How small a space can you get away with?

 You will have seen in these last few posts one of my basic tenets of micro model railway layout design. The desire to get a quart into a pint pot. I do not have the space in my house (or garage for that matter) to recreate class 1 railroading. Or even shortline railroads for that matter. So I concentrate on where products starts and finish their journeys. Industrial subjects. Places where things are delivered to, or dispatched from, by rail.

The layout where I pushed this to the absolute extreme was Hamon Deltak. Built in H0 scale, it was inspired by a heat exchanger manufacturer premises that I can see from my desk at work. A good few years ago  now (perhaps 2010) I witnessed several enormous heat exchangers being dispatched by rail for somewhere. 

Google Earth view of the Hamon Deltak facility

Old photo taken on a primitive digital camera of two of the huge heat exchangers

I tried to cram the essence of the facility into an APA box (a flat pack toy storage box from IKEA, about 27”x14”.  Certain elements of it worked, some didn’t.
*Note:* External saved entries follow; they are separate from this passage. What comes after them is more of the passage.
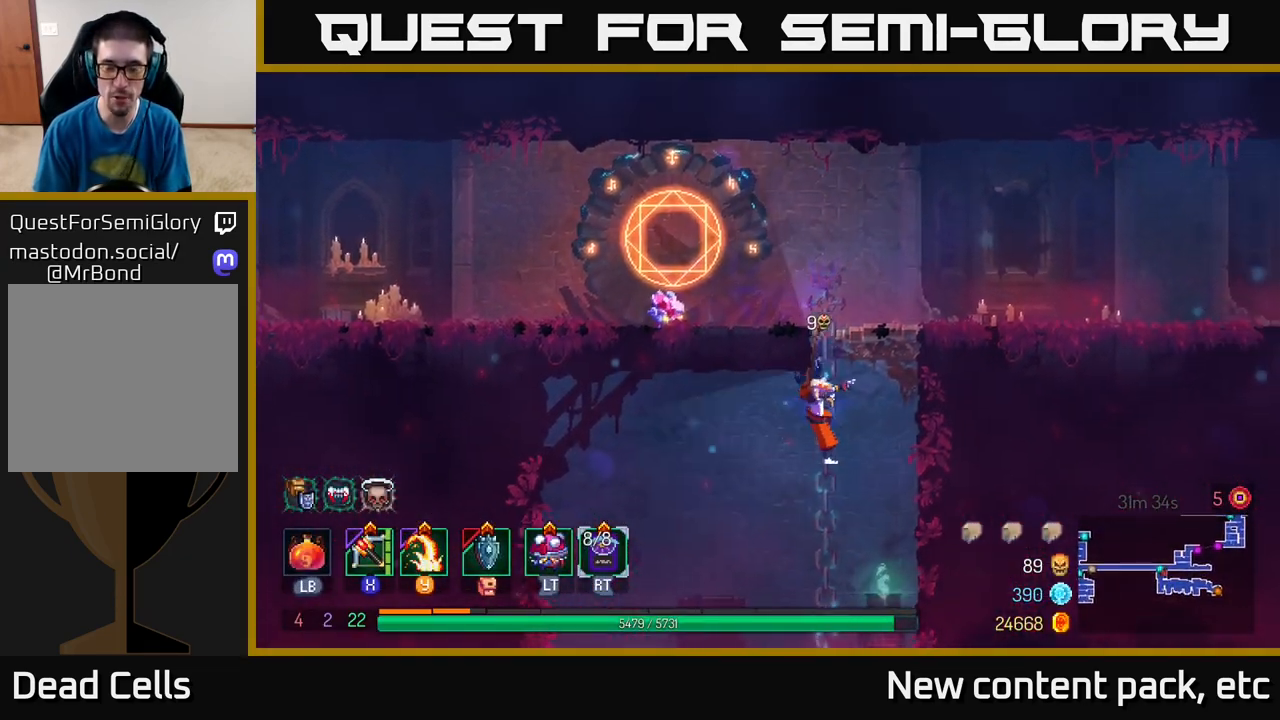
{"buttons": [], "left_stick": "down", "right_stick": "down", "events": []}
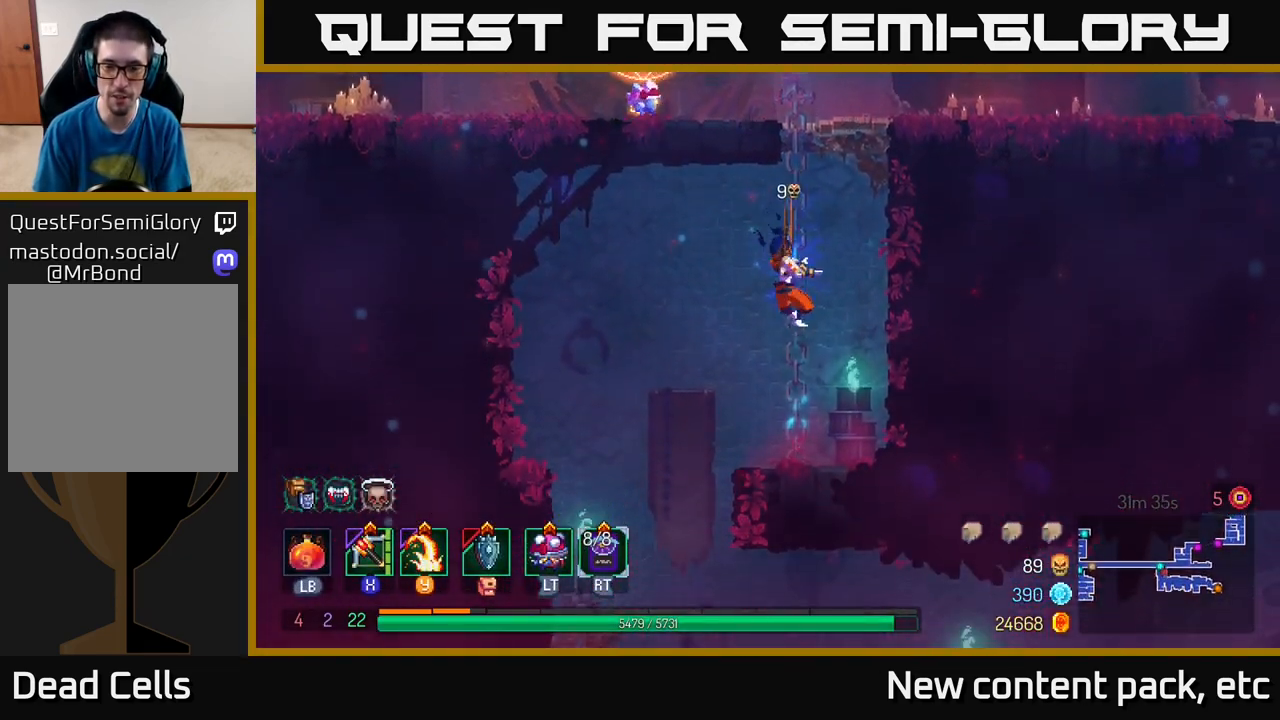
{"buttons": [], "left_stick": "down", "right_stick": "center", "events": [[133, "right_stick", "center"]]}
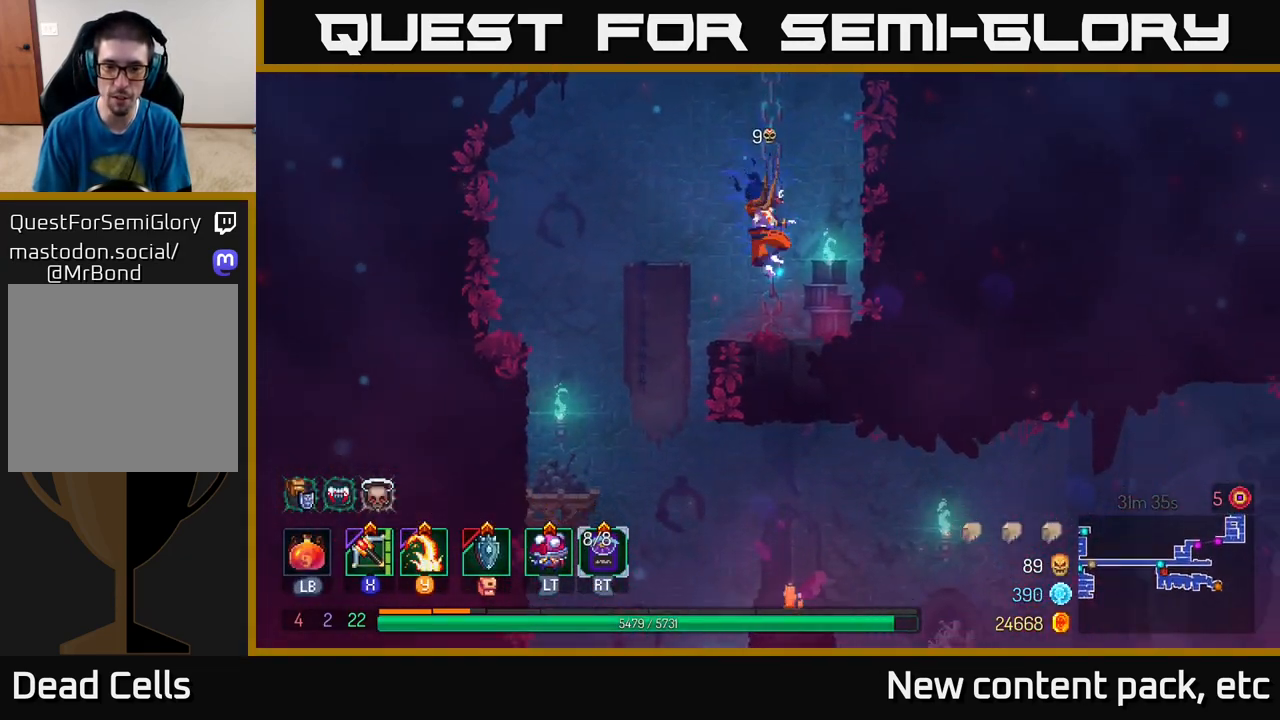
{"buttons": [], "left_stick": "left", "right_stick": "center", "events": [[33, "left_stick", "center"], [100, "left_stick", "left"], [217, "A", "down"], [317, "A", "up"]]}
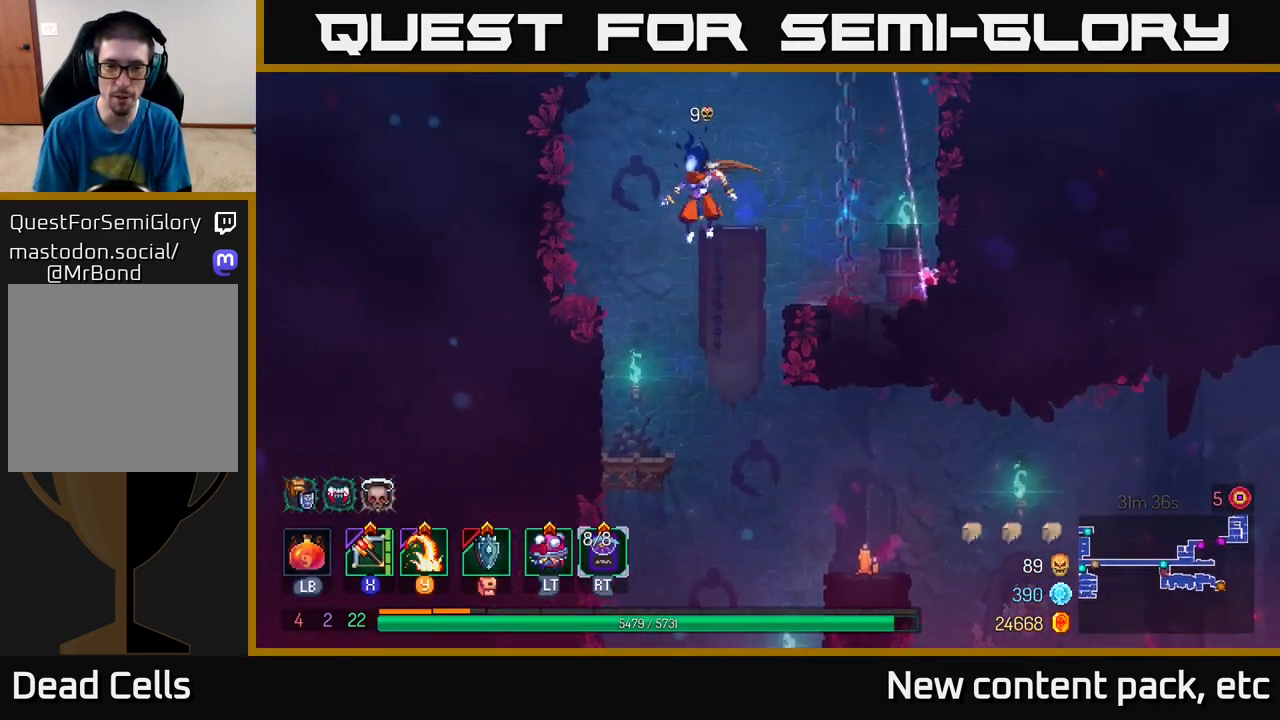
{"buttons": [], "left_stick": "center", "right_stick": "down-right", "events": [[83, "left_stick", "center"], [217, "left_stick", "left"], [333, "left_stick", "center"], [500, "right_stick", "down-right"]]}
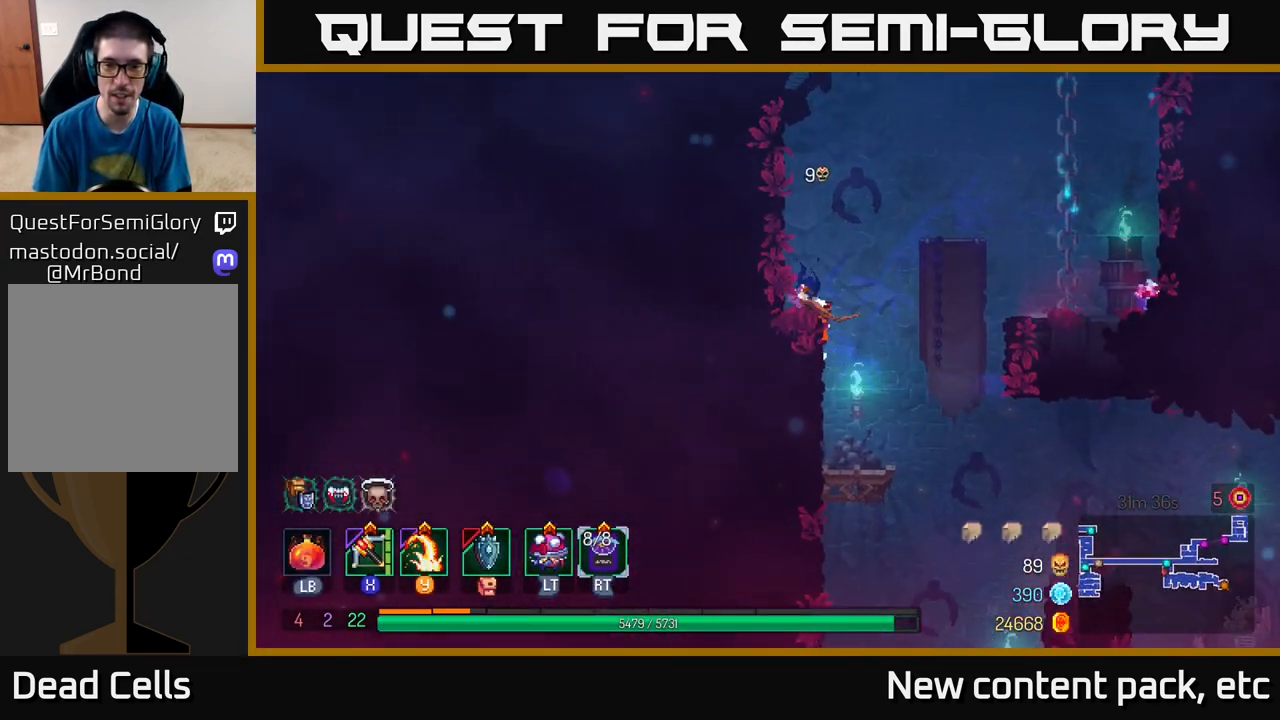
{"buttons": [], "left_stick": "center", "right_stick": "center", "events": [[17, "right_stick", "down"], [150, "left_stick", "right"], [267, "left_stick", "center"], [300, "right_stick", "center"]]}
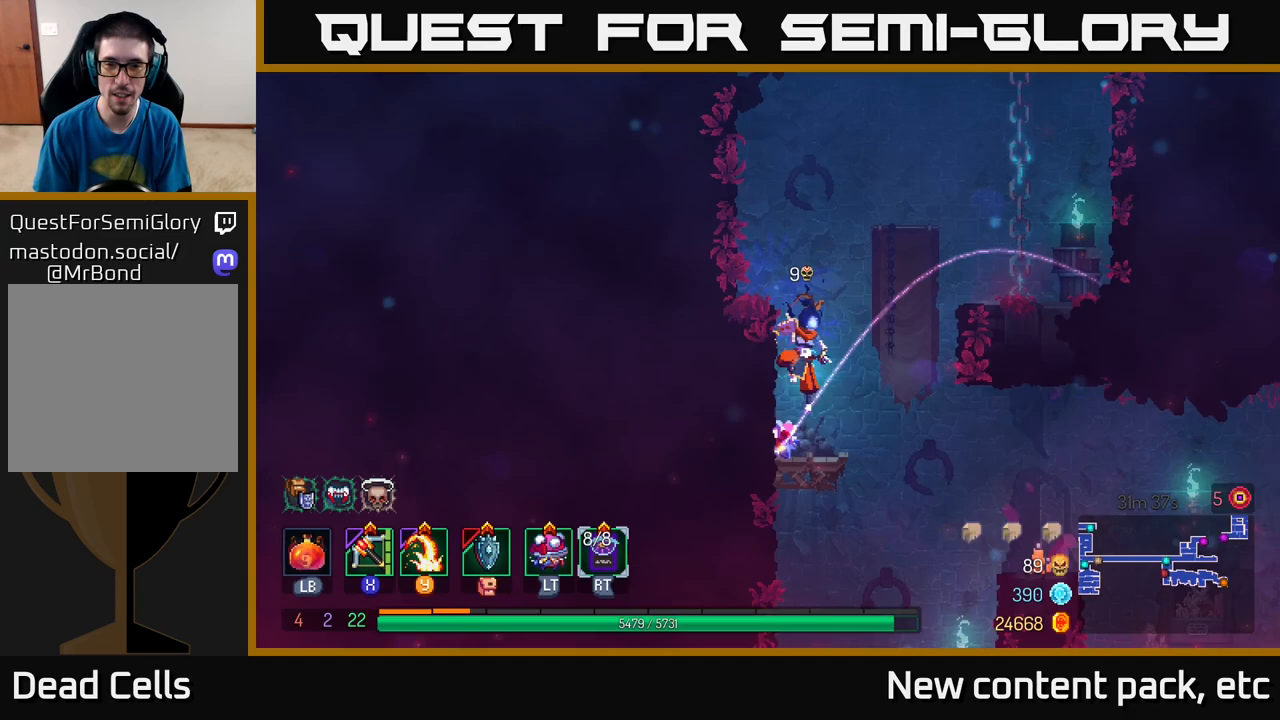
{"buttons": [], "left_stick": "right", "right_stick": "center", "events": [[267, "left_stick", "right"]]}
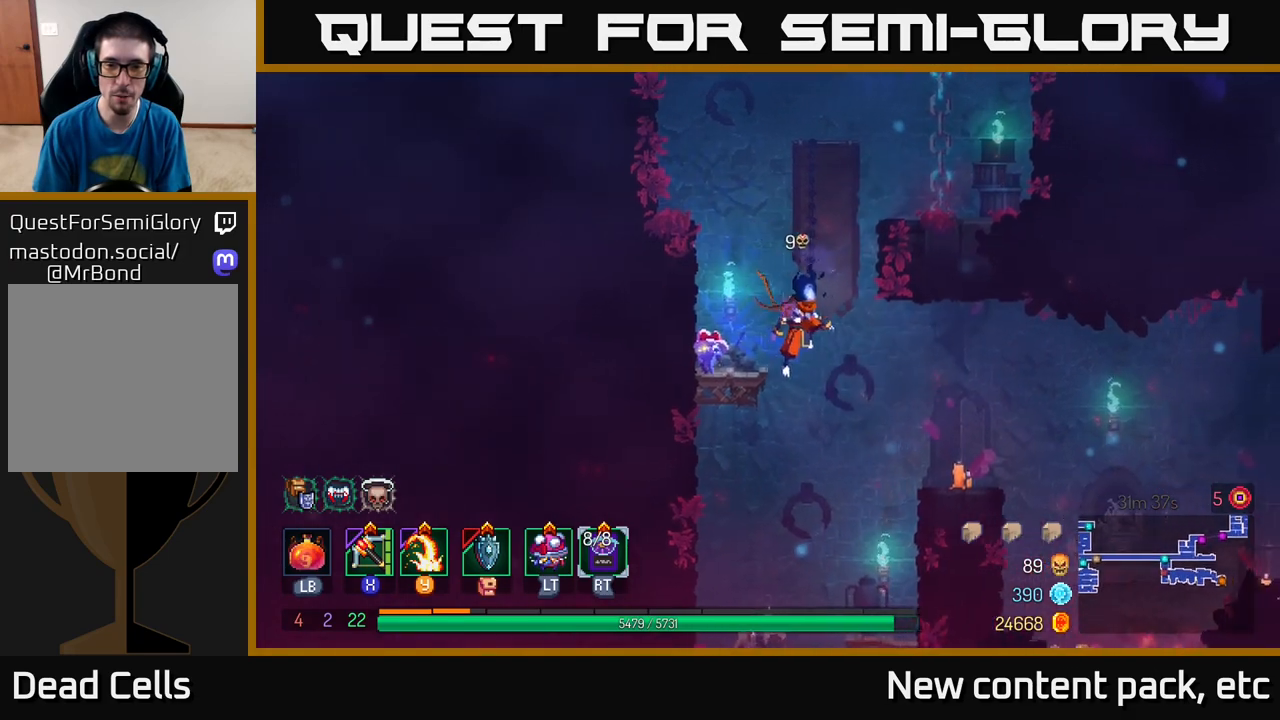
{"buttons": [], "left_stick": "center", "right_stick": "center", "events": [[450, "left_stick", "center"]]}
It was maybe a bit too small for what I was trying to convey, and my constructional skills were lacking for my first attempt with the box kit.

This was the entirety of Hamon Deltak 27”x 14”
 You should be able to glean the track plan from this image.
A single track runs through with a siding in each direction 

Another view of the layout in its box
The structures on the layout and the backscene were based on what I can see from my office, (to really locate things) Though not exact copies of the structures they definitely look like them. 
The important thing on the layout was the finished product, the huge heat exchangers. They had to be modelled. I think I may have made those first. They did have to fit through the doors of the factory after all. 
The model of the heat exchanger that started it all
I often think back fondly of Hamon Deltak. It wasn’t perfect by any means. But there was a lot I really liked. There was the challenge of distilling the essence of a very heavy industry into the smallest possible space, and then there was those amazing heat exchangers. They would look great in O scale. Wouldn’t they?